解決策
Eシリーズ(NI 60xxE)、Mシリーズ(NI 62xx)、およびXシリーズ(NI 63xx)DAQデバイスのトリガ遅延(レイテンシ)は、デジタルトリガまたはアナログトリガを使用しているかどうかに関係なく、同じ遅延に非常に近いです。2つの主な違いは、トリガが実際に検出されるタイミングです。
アナログトリガを使用する場合、アナログトリガピン(MおよびXシリーズのAPFI、EシリーズのPFI0/AI開始トリガピン)のいずれか、またはアナログ入力ラインのいずれかを使用する必要があります。これらのデバイスは、通常、デバイスのアナログ入力よりも精度がはるかに低いアナログトリガ検出回路を使用します。たとえば、Mシリーズのコンパレータ回路には通常、デバイスのADCよりも4ビット少ない確度のADCが含まれています。詳細については、The Analog Input Trigger Resolution of Multifunction DAQを参照してください。このトリガ回路の確度は、アナログトリガが検出されるタイミングに影響します。これは、信号がトリガしきい値を超えてから最初のサンプルが取得されるまでの遅延に影響します。
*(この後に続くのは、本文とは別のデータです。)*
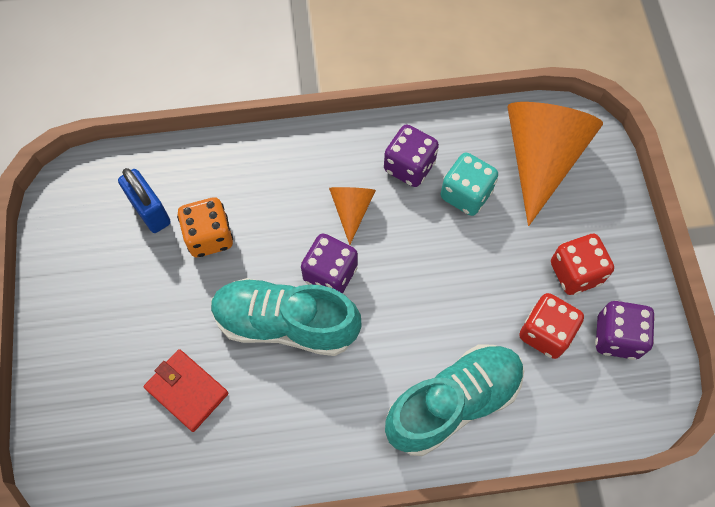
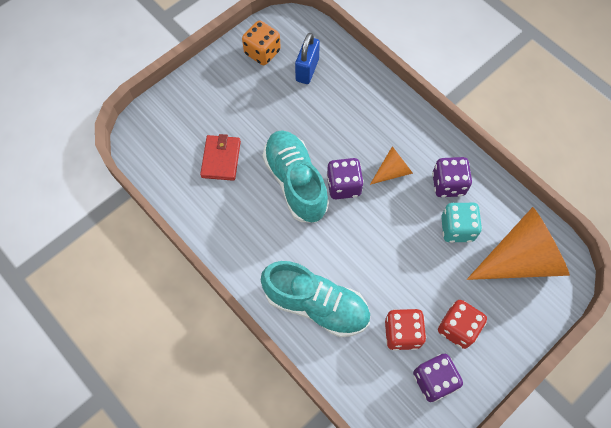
camera: 55 degrees right, 0 degrees up
orange dice [177,197,233,257] -> orange dice moved to [242,21,281,65]

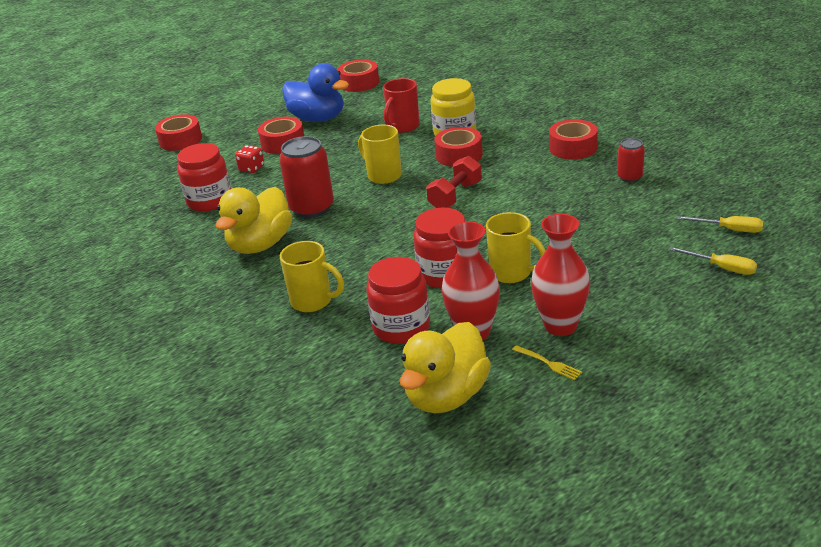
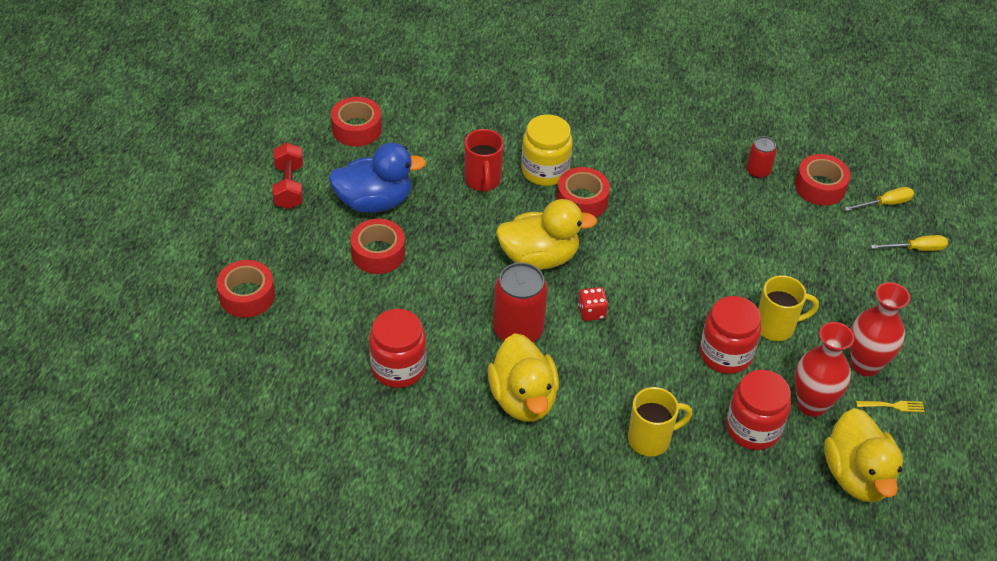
camera: 45 degrees left, 15 degrees up
red dice [235,145,264,173] -> red dice moved to [578,287,608,321]
yellow mug [358,125,402,184] -> yellow duck [496,199,597,270]
red dumbbell [426,156,482,208] -> red dumbbell moved to [272,143,303,209]
red tape [549,119,598,160] -> red tape moved to [795,154,851,206]

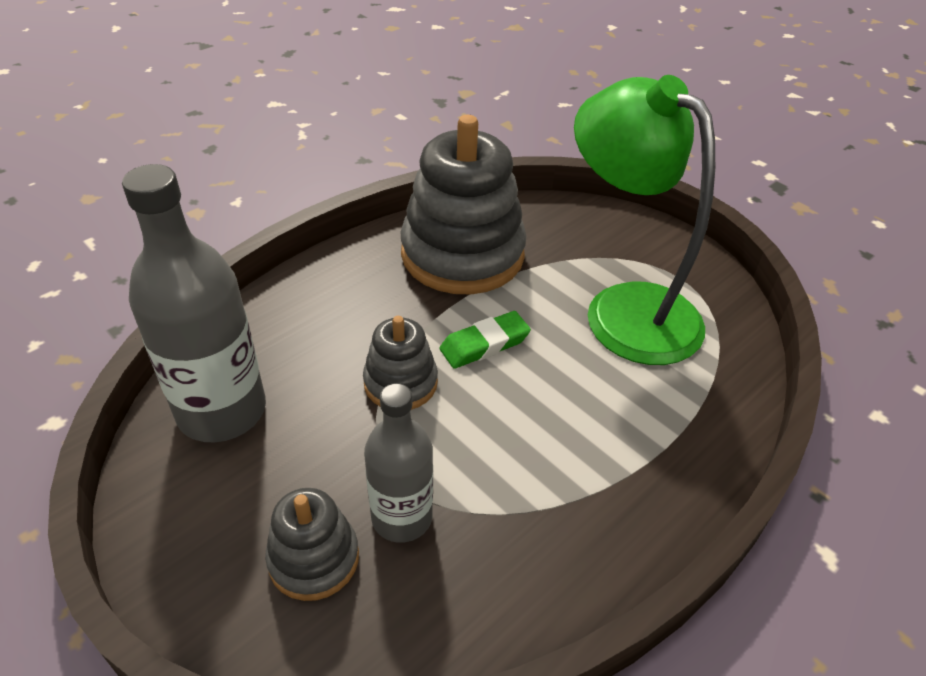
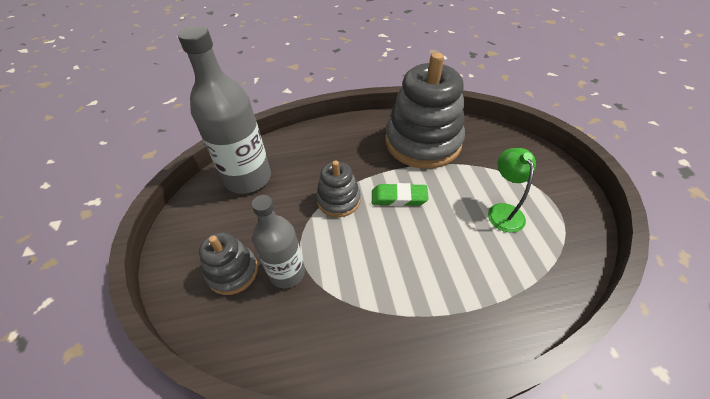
camera: 35 degrees right, 5 degrees up
green lamp [574,75,715,365] -> green lamp [488,148,536,233], size x0.46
確度に加えて、DAQデバイスの内部には短い遅延があります。この遅延は、Eシリーズ、Mシリーズ、およびXシリーズデバイスによって異なります。
遅延は、2つの要素で構成されます。
- トリガが発生してからサンプルクロックが生成されるまでの遅延
- サンプルクロックから変換クロック(マルチプレクサを使用するデバイスで実際にサンプルを取得するために使用されるクロック)までの遅延
トリガから最初のサンプルクロックまでの遅延
この遅延は、DAQmxトリガプロパティノード(開始>>オプション>>遅延)で構成できます。デフォルトの遅延はデバイスによって異なります。
- Eシリーズ: AIタイムベースの2ティック分
- Mシリーズ: AIタイムベースの2ティック分
- Xシリーズ(マルチプレクサおよび同時サンプル): AIタイムベースの4ティック分
- Xシリーズ (PXIe-6386 and PXIe-6396): AIタイムベースの14ティック分
サンプルクロックから最初のAI変換クロックパルスまでの遅延
この遅延は、DAQmxタイミングプロパティ(オプション>>AI変換>>サンプルクロックからの遅延>>遅延)で構成できます。この遅延もデバイスによって異なります。
- Eシリーズ: AIタイムベースの2ティック分
- Mシリーズ: AIタイムベースの3ティック分
- Xシリーズ(マルチプレクサ): AIタイムベースの3ティック分
- Xシリーズ(同時サンプル): 0 遅延。Xシリーズ同時サンプリングデバイスには、AI変換クロックはありません。PXIe-6386 and PXIe-6396も含まれます。
詳細については、関連リンクセクションの適切なユーザマニュアルを参照してください。
最後に、有効なトリガ条件が満たされてからアナログトリガ回路がアナログ比較イベントを発するまでの伝播遅延は、トリガ信号のスルーレートが高い場合、測定に影響を与える可能性があります。
これらの条件が測定に顕著な影響を及ぼす場合は、タスクを通常に構成してアナログトリガに既知の信号を適用することにより、アナログトリガ回路でソフトウェアキャリブレーションを実行できます。観察された結果と期待される結果を比較して、必要なオフセットを計算してソフトウェアに適用し、目的のトリガ動作を微調整できます。
この記事に記載されている2つのプロパティは、Eシリーズ、Mシリーズ、およびXシリーズのDAQデバイスを手動で同期するために使用されます。トリガされたまたはトリガされていないデータ収集が適切に同期されるようにするには、これらの遅延が各システムで一致することを確認する必要があります。タイムベースはデバイスによって異なるため、使用しているAIタイムベースに応じて適切なティック数を決定する必要があります。